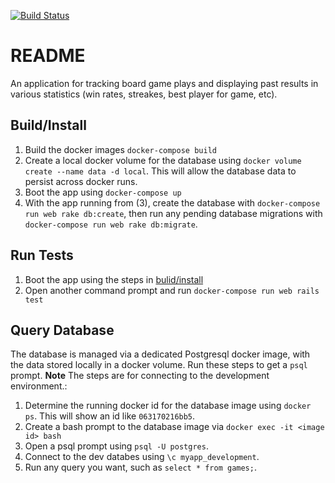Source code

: [![Build Status](https://travis-ci.org/bpruitt-goddard/gametrackerv2.svg?branch=master)](https://travis-ci.org/bpruitt-goddard/gametrackerv2)

# README

An application for tracking board game plays and displaying past results in various statistics (win rates, streakes, best player for game, etc).

## Build/Install

1. Build the docker images `docker-compose build`
1. Create a local docker volume for the database using `docker volume create --name data -d local`. This will allow the database data to persist across docker runs. 
1. Boot the app using `docker-compose up`
1. With the app running from (3), create the database with `docker-compose run web rake db:create`, then run any pending database migrations with `docker-compose run web rake db:migrate`.

## Run Tests

1. Boot the app using the steps in [bulid/install](#buildinstall)
1. Open another command prompt and run `docker-compose run web rails test`

## Query Database

The database is managed via a dedicated Postgresql docker image, with the data stored locally in a docker volume. Run these steps to get a `psql` prompt. **Note** The steps are for connecting to the development environment.:

1. Determine the running docker id for the database image using `docker ps`. This will show an id like `063170216bb5`.
1. Create a bash prompt to the database image via `docker exec -it <image id> bash`
1. Open a psql prompt using `psql -U postgres`.
1. Connect to the dev databes using `\c myapp_development`.
1. Run any query you want, such as `select * from games;`.

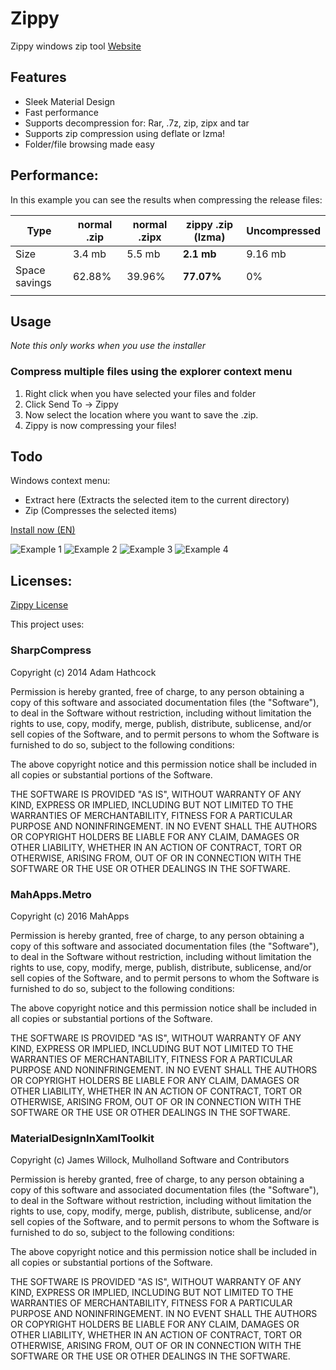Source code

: # Zippy
Zippy windows zip tool
[Website](https://danielverh.github.io/Zippy/)

## Features
- Sleek Material Design
- Fast performance
- Supports decompression for: Rar, .7z, zip, zipx and tar
- Supports zip compression using deflate or lzma!
- Folder/file browsing made easy

## Performance:
In this example you can see the results when compressing the release files:

| Type          | normal .zip | normal .zipx | zippy .zip (lzma) | Uncompressed |
|---------------|-------------|--------------|-------------------|--------------|
| Size          | 3.4 mb      | 5.5 mb       | **2.1 mb**        | 9.16 mb      |
| Space savings | 62.88%      | 39.96%       | **77.07%**        | 0%           |
|               |             |              |                   |              |
## Usage
*Note this only works when you use the installer*
### Compress multiple files using the explorer context menu
1. Right click when you have selected your files and folder
2. Click Send To -> Zippy
3. Now select the location where you want to save the .zip.
4. Zippy is now compressing your files!
## Todo
Windows context menu:
- Extract here (Extracts the selected item to the current directory)
- Zip (Compresses the selected items)

[Install now (EN)](https://github.com/danielverh/Zippy/raw/master/Setup%20Files/en/Zippy.exe)

![Example 1](http://i.imgur.com/IuqFfOP.png)
![Example 2](http://i.imgur.com/P1V1K9v.png)
![Example 3](http://i.imgur.com/BQO0MAO.png)
![Example 4](http://i.imgur.com/eMAmznm.png)

## Licenses:
[Zippy License](https://github.com/danielverh/Zippy/blob/master/LICENSE.md)

This project uses:
### SharpCompress
Copyright (c) 2014  Adam Hathcock

Permission is hereby granted, free of charge, to any person obtaining a copy of this software and associated documentation files (the "Software"), to deal in the Software without restriction, including without limitation the rights to use, copy, modify, merge, publish, distribute, sublicense, and/or sell copies of the Software, and to permit persons to whom the Software is furnished to do so, subject to the following conditions:

The above copyright notice and this permission notice shall be included in all copies or substantial portions of the Software.

THE SOFTWARE IS PROVIDED "AS IS", WITHOUT WARRANTY OF ANY KIND, EXPRESS OR IMPLIED, INCLUDING BUT NOT LIMITED TO THE WARRANTIES OF MERCHANTABILITY, FITNESS FOR A PARTICULAR PURPOSE AND NONINFRINGEMENT. IN NO EVENT SHALL THE AUTHORS OR COPYRIGHT HOLDERS BE LIABLE FOR ANY CLAIM, DAMAGES OR OTHER LIABILITY, WHETHER IN AN ACTION OF CONTRACT, TORT OR OTHERWISE, ARISING FROM, OUT OF OR IN CONNECTION WITH THE SOFTWARE OR THE USE OR OTHER DEALINGS IN THE SOFTWARE.


### MahApps.Metro
Copyright (c) 2016 MahApps

Permission is hereby granted, free of charge, to any person obtaining a copy of this software and associated documentation files (the "Software"), to deal in the Software without restriction, including without limitation the rights to use, copy, modify, merge, publish, distribute, sublicense, and/or sell copies of the Software, and to permit persons to whom the Software is furnished to do so, subject to the following conditions:

The above copyright notice and this permission notice shall be included in all copies or substantial portions of the Software.

THE SOFTWARE IS PROVIDED "AS IS", WITHOUT WARRANTY OF ANY KIND, EXPRESS OR IMPLIED, INCLUDING BUT NOT LIMITED TO THE WARRANTIES OF MERCHANTABILITY, FITNESS FOR A PARTICULAR PURPOSE AND NONINFRINGEMENT. IN NO EVENT SHALL THE AUTHORS OR COPYRIGHT HOLDERS BE LIABLE FOR ANY CLAIM, DAMAGES OR OTHER LIABILITY, WHETHER IN AN ACTION OF CONTRACT, TORT OR OTHERWISE, ARISING FROM, OUT OF OR IN CONNECTION WITH THE SOFTWARE OR THE USE OR OTHER DEALINGS IN THE SOFTWARE.

### MaterialDesignInXamlToolkit
Copyright (c) James Willock,  Mulholland Software and Contributors

Permission is hereby granted, free of charge, to any person obtaining a copy of this software and associated documentation files (the "Software"), to deal in the Software without restriction, including without limitation the rights to use, copy, modify, merge, publish, distribute, sublicense, and/or sell copies of the Software, and to permit persons to whom the Software is furnished to do so, subject to the following conditions:

The above copyright notice and this permission notice shall be included in all copies or substantial portions of the Software.

THE SOFTWARE IS PROVIDED "AS IS", WITHOUT WARRANTY OF ANY KIND, EXPRESS OR IMPLIED, INCLUDING BUT NOT LIMITED TO THE WARRANTIES OF MERCHANTABILITY, FITNESS FOR A PARTICULAR PURPOSE AND NONINFRINGEMENT. IN NO EVENT SHALL THE AUTHORS OR COPYRIGHT HOLDERS BE LIABLE FOR ANY CLAIM, DAMAGES OR OTHER LIABILITY, WHETHER IN AN ACTION OF CONTRACT, TORT OR OTHERWISE, ARISING FROM, OUT OF OR IN CONNECTION WITH THE SOFTWARE OR THE USE OR OTHER DEALINGS IN THE SOFTWARE.

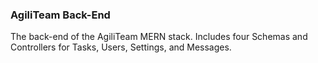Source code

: ### AgiliTeam Back-End

The back-end of the AgiliTeam MERN stack. Includes four Schemas and Controllers for Tasks, Users, Settings, and Messages.
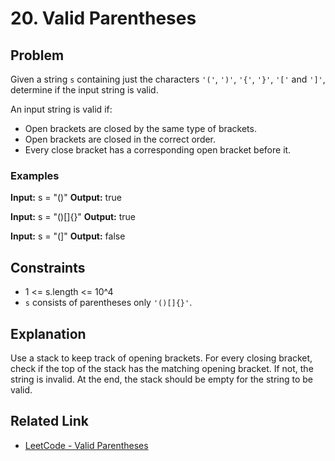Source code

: # 20. Valid Parentheses

## Problem

Given a string `s` containing just the characters `'('`, `')'`, `'{'`, `'}'`, `'['` and `']'`, determine if the input string is valid.

An input string is valid if:
- Open brackets are closed by the same type of brackets.
- Open brackets are closed in the correct order.
- Every close bracket has a corresponding open bracket before it.

### Examples

**Input:** s = "()"
**Output:** true

**Input:** s = "()[]{}"
**Output:** true

**Input:** s = "(]"
**Output:** false

## Constraints

- 1 <= s.length <= 10^4
- `s` consists of parentheses only `'()[]{}'`.

## Explanation

Use a stack to keep track of opening brackets. For every closing bracket, check if the top of the stack has the matching opening bracket. If not, the string is invalid. At the end, the stack should be empty for the string to be valid.

## Related Link

- [LeetCode - Valid Parentheses](https://leetcode.com/problems/valid-parentheses/)
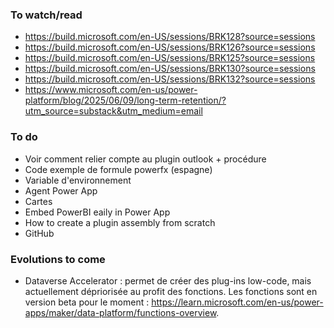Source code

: ### To watch/read
- https://build.microsoft.com/en-US/sessions/BRK128?source=sessions
- https://build.microsoft.com/en-US/sessions/BRK126?source=sessions
- https://build.microsoft.com/en-US/sessions/BRK125?source=sessions
- https://build.microsoft.com/en-US/sessions/BRK130?source=sessions
- https://build.microsoft.com/en-US/sessions/BRK132?source=sessions
- https://www.microsoft.com/en-us/power-platform/blog/2025/06/09/long-term-retention/?utm_source=substack&utm_medium=email

### To do
- Voir comment relier compte au plugin outlook + procédure
- Code exemple de formule powerfx (espagne)
- Variable d'environnement
- Agent Power App
- Cartes
- Embed PowerBI eaily in Power App
- How to create a plugin assembly from scratch
- GitHub


### Evolutions to come
- Dataverse Accelerator : permet de créer des plug-ins low-code, mais actuellement dépriorisée au profit des fonctions. Les fonctions sont en version beta pour le moment : https://learn.microsoft.com/en-us/power-apps/maker/data-platform/functions-overview.
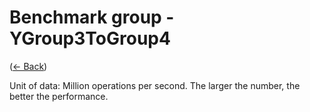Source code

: ﻿# Benchmark group - YGroup3ToGroup4
([← Back](YGroup3ToGroup4.md))

Unit of data: Million operations per second. The larger the number, the better the performance.
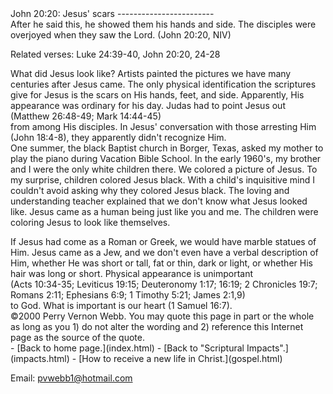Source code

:  <head> <title>(PVW) John 20:20: Jesus'scars</title> <meta content="IE=9" http-equiv="X-UA-Compatible"></meta> <link href="css/page_style.css" rel="stylesheet" type="text/css"></link> </head><body><div class="page_style"> John 20:20: Jesus' scars
------------------------

<div class="p">After he said this, he showed them his hands and side. The disciples were overjoyed when they saw the Lord. (John 20:20, NIV)

 Related verses: Luke 24:39-40, John 20:20, 24-28</div><div class="p">What did Jesus look like? Artists painted the pictures we have many centuries after Jesus came. The only physical identification the scriptures give for Jesus is the scars on His hands, feet, and side. Apparently, His appearance was ordinary for his day. Judas had to point Jesus out<div class="footnote">(Matthew 26:48-49; Mark 14:44-45)</div> from among His disciples. In Jesus' conversation with those arresting Him (John 18:4-8), they apparently didn't recognize Him. </div>One summer, the black Baptist church in Borger, Texas, asked my mother to play the piano during Vacation Bible School. In the early 1960's, my brother and I were the only white children there. We colored a picture of Jesus. To my surprise, children colored Jesus black. With a child's inquisitive mind I couldn't avoid asking why they colored Jesus black. The loving and understanding teacher explained that we don't know what Jesus looked like. Jesus came as a human being just like you and me. The children were coloring Jesus to look like themselves.

<div class="p">If Jesus had come as a Roman or Greek, we would have marble statues of Him. Jesus came as a Jew, and we don't even have a verbal description of Him, whether He was short or tall, fat or thin, dark or light, or whether His hair was long or short. Physical appearance is unimportant<div class="footnote">(Acts 10:34-35; Leviticus 19:15; Deuteronomy 1:17; 16:19; 2 Chronicles 19:7; Romans 2:11; Ephesians 6:9; 1 Timothy 5:21; James 2:1,9)</div> to God. What is important is our heart (1 Samuel 16:7).</div><div class="p" id="footnotes"></div><script src="js/footnotes.js" type="text/javascript"></script><div class="copy">©2000 Perry Vernon Webb. You may quote this page in part or the whole as long as you
 1) do not alter the wording and
 2) reference this Internet page as the source of the quote.</div> </div>- [Back to home page.](index.html)
- [Back to "Scriptural Impacts".](impacts.html)
- [How to receive a new life in Christ.](gospel.html)

Email: [pvwebb1@hotmail.com](mailto:pvwebb1@hotmail.com)

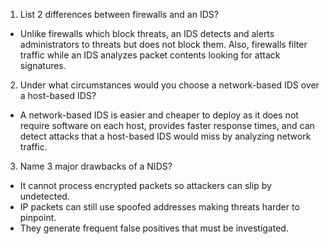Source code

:1. List 2 differences between firewalls and an IDS?

  * Unlike firewalls which block threats, an IDS detects and alerts administrators to threats but does not block them. Also, firewalls filter traffic while an IDS analyzes packet contents looking for attack signatures.
    
2. Under what circumstances would you choose a network-based IDS over a host-based IDS?
 
  * A network-based IDS is easier and cheaper to deploy as it does not require software on each host, provides faster response times, and can detect attacks that a host-based IDS would miss by analyzing network traffic.
    
3. Name 3 major drawbacks of a NIDS?

  * It cannot process encrypted packets so attackers can slip by undetected.
  * IP packets can still use spoofed addresses making threats harder to pinpoint.
  * They generate frequent false positives that must be investigated.
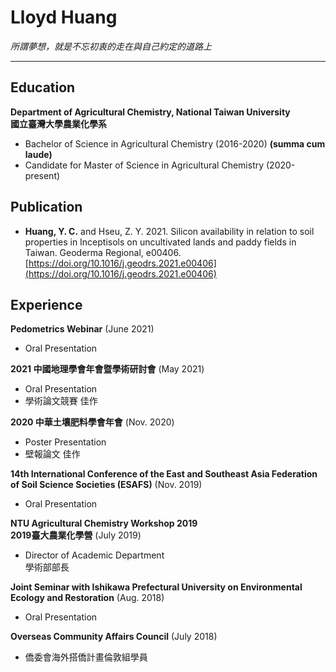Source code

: # Lloyd Huang  
_所謂夢想，就是不忘初衷的走在與自己約定的道路上_  

***
## Education  
**Department of Agricultural Chemistry, National Taiwan University  <br/>國立臺灣大學農業化學系**  
- Bachelor of Science in Agricultural Chemistry (2016-2020) **(summa cum laude)**
- Candidate for Master of Science in Agricultural Chemistry (2020-present)

## Publication  
- **Huang, Y. C.** and Hseu, Z. Y. 2021. Silicon availability in relation to soil properties in Inceptisols on uncultivated lands and paddy fields in Taiwan. Geoderma Regional, e00406. [https://doi.org/10.1016/j.geodrs.2021.e00406](https://doi.org/10.1016/j.geodrs.2021.e00406)

## Experience
**Pedometrics Webinar** (June 2021)
- Oral Presentation  

**2021 中國地理學會年會暨學術研討會** (May 2021)
- Oral Presentation
- 學術論文競賽 佳作  

**2020 中華土壤肥料學會年會** (Nov. 2020)
- Poster Presentation
- 壁報論文 佳作  

**14th International Conference of the East and Southeast Asia Federation of Soil Science Societies (ESAFS)** (Nov. 2019)
- Oral Presentation

**NTU Agricultural Chemistry Workshop 2019 <br/> 2019臺大農業化學營** (July 2019)
- Director of Academic Department <br> 學術部部長

**Joint Seminar with Ishikawa Prefectural University on Environmental Ecology and Restoration** (Aug. 2018)
- Oral Presentation

**Overseas Community Affairs Council** (July 2018)
- 僑委會海外搭僑計畫倫敦組學員

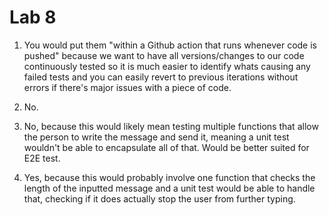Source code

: # Lab 8

1) You would put them "within a Github action that runs whenever code is pushed" because
we want to have all versions/changes to our code continuously tested so it is much easier to
identify whats causing any failed tests and you can easily revert to previous iterations 
without errors if there's major issues with a piece of code.

2) No.

3) No, because this would likely mean testing multiple functions that allow the person to
write the message and send it, meaning a unit test wouldn't be able to encapsulate all of 
that. Would be better suited for E2E test.

4) Yes, because this would probably involve one function that checks the length of the
inputted message and a unit test would be able to handle that, checking if it does actually
stop the user from further typing.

==*==

Update the lines of the records starting at the line containing "### MaterialDesignInXamlToolkit" and ending at the line containing "## Constraints" by changing "Output" to "Result" and leaving everything else unchanged. Reproduce only those lines, with the pictures left out.

Answer to this exercise
### MaterialDesignInXamlToolkit
Copyright (c) James Willock,  Mulholland Software and Contributors

Permission is hereby granted, free of charge, to any person obtaining a copy of this software and associated documentation files (the "Software"), to deal in the Software without restriction, including without limitation the rights to use, copy, modify, merge, publish, distribute, sublicense, and/or sell copies of the Software, and to permit persons to whom the Software is furnished to do so, subject to the following conditions:

The above copyright notice and this permission notice shall be included in all copies or substantial portions of the Software.

THE SOFTWARE IS PROVIDED "AS IS", WITHOUT WARRANTY OF ANY KIND, EXPRESS OR IMPLIED, INCLUDING BUT NOT LIMITED TO THE WARRANTIES OF MERCHANTABILITY, FITNESS FOR A PARTICULAR PURPOSE AND NONINFRINGEMENT. IN NO EVENT SHALL THE AUTHORS OR COPYRIGHT HOLDERS BE LIABLE FOR ANY CLAIM, DAMAGES OR OTHER LIABILITY, WHETHER IN AN ACTION OF CONTRACT, TORT OR OTHERWISE, ARISING FROM, OUT OF OR IN CONNECTION WITH THE SOFTWARE OR THE USE OR OTHER DEALINGS IN THE SOFTWARE.

Source code

: ### AgiliTeam Back-End

The back-end of the AgiliTeam MERN stack. Includes four Schemas and Controllers for Tasks, Users, Settings, and Messages.
Source code

: # 20. Valid Parentheses

## Problem

Given a string `s` containing just the characters `'('`, `')'`, `'{'`, `'}'`, `'['` and `']'`, determine if the input string is valid.

An input string is valid if:
- Open brackets are closed by the same type of brackets.
- Open brackets are closed in the correct order.
- Every close bracket has a corresponding open bracket before it.

### Examples

**Input:** s = "()"
**Result:** true

**Input:** s = "()[]{}"
**Result:** true

**Input:** s = "(]"
**Result:** false

## Constraints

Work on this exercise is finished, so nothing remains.